WHAT THE EXERCISE ASKS:
Resume the blog post about Fran Tarkenton's comparison of teachers to football players, starting right after its final sentence.

DOCUMENT EXCERPT Block Start

Monday, October 03, 2011

Fran Tarkenton on How Teachers Are Exactly Like Football Players. Echidne on How They Are Not.



He sounds really convincing, too:
Former NFL Hall of Fame quarterback Fran Tarkenton excoriated teachers unions in a Monday Wall Street Journal editorial that envisions what would happen if some of America’s education policies were applied to the football field.

“Imagine the National Football League in an alternate reality. Each player’s salary is based on how long he’s been in the league,” writes Tarkenton. “And if a player makes it through his third season, he can never be cut from the roster until he chooses to retire, except in the most extreme cases of misconduct.”

Anyone who tried to change the way football was played would be vilified as vengeful and anti-football, Tarkenton said.

...

“The on-field product would steadily decline. Why bother playing harder or better and risk getting hurt? No matter how much money was poured into the league, it wouldn’t get better. In fact, in many ways the disincentive to play harder or to try to stand out would be even stronger with more money,” said Tarkenton.

Tarkenton says that this alternate reality seems obviously foolish, but that it reflects the ongoing reality in the country’s education system.
Mmm. Except for a few problems.

The first, and by far the biggest of them is this:

Professional sports are always used as the best example of the type of labor markets where a worker's output is fairly easy to measure. Education is used as an example of the type of labor markets where a worker's output is really hard to measure in an objective way.

So Tarkenton uses the one case where most economists agree that productivity measurement is pretty objective and applies it to one of the cases where productivity measurement is difficult because it is intertwined with what the students do, what they are like to begin with and how the general resources are.

You give a good teacher a very poorly prepared class with lots of problems, you give that same teacher very few resources and then you try to measure the output of that student. See how objective you can get. Alternatively, set up a system like the present one where teachers are rewarded by how well their students pass a particular (and perhaps simplistic) test. Watch the incentives to cheat, watch the demoralizing effect all this has, and watch teachers burn out.

DOCUMENT EXCERPT Block End
DATASET ENTRIES Block Start

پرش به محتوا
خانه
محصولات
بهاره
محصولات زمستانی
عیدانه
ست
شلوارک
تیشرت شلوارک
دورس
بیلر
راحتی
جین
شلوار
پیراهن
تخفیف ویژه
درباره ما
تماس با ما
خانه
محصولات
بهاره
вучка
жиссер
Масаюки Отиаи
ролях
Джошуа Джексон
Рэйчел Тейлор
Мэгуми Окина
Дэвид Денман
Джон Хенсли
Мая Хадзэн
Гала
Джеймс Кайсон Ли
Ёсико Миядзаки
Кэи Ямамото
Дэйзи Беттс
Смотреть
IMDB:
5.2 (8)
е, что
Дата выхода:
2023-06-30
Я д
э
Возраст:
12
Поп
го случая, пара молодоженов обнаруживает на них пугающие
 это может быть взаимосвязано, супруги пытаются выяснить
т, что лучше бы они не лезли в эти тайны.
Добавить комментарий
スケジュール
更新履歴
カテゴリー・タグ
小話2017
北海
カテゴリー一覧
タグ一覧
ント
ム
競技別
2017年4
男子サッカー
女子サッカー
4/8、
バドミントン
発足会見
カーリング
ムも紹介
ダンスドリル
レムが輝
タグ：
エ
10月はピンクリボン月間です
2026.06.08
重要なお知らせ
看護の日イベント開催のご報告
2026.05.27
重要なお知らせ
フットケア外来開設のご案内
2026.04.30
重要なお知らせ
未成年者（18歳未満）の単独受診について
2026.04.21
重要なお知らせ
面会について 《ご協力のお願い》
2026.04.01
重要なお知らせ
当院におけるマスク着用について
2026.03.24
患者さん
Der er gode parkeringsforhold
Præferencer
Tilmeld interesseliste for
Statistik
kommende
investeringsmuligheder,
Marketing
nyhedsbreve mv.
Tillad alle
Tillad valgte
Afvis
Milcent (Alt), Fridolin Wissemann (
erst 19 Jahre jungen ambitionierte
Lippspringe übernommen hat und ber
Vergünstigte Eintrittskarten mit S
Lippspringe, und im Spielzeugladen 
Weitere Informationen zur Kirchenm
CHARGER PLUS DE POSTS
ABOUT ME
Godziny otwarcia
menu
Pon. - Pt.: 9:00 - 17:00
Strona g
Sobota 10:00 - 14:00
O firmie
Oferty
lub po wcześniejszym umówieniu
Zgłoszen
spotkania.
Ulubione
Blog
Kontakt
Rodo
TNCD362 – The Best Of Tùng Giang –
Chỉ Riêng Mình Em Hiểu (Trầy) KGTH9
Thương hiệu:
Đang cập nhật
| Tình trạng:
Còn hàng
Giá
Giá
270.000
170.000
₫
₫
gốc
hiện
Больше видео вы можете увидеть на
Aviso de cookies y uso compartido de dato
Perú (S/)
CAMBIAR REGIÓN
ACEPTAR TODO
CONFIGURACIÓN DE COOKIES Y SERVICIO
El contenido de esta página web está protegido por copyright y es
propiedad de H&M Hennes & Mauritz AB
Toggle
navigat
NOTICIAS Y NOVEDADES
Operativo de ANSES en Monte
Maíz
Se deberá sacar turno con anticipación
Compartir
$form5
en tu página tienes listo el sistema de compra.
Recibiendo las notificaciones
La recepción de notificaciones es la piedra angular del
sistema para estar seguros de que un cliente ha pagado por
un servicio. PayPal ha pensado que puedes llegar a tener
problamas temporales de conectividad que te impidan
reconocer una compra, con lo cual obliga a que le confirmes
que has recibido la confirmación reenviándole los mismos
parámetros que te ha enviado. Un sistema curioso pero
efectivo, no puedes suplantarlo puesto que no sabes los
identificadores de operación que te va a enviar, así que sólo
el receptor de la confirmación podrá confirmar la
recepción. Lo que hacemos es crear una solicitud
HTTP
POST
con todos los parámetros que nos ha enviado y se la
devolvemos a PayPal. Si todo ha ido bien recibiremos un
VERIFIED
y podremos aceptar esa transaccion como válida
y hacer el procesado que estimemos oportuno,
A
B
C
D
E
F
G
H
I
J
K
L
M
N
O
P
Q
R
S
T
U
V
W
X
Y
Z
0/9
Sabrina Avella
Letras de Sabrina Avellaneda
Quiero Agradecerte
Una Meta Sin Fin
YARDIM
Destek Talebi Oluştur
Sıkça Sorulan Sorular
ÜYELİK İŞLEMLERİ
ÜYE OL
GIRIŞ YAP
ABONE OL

DATASET ENTRIES Block End

RESULT:
This is the biggest problem in Tarkenton's arguments, by far. The actual output of a teacher is very hard to measure, the actual output of a football player can be measured.

The second problem has to do with the definitions of football and teaching as careers. Football is acutely and essentially based on physical strength and speed, both of which decline with age. Not so with teaching. In fact, a good teacher does get better with experience. So Tarkenton is comparing apples with oranges.

The third problem is the way Tarkenton pays no attention to one aspect of football which does not apply to teaching: The humongous salaries! Indeed, those salaries are there partly because the career is so short, because the players can be kicked out of a team so easily and because it is accepted that after the few years of play the players can retire on their football earnings.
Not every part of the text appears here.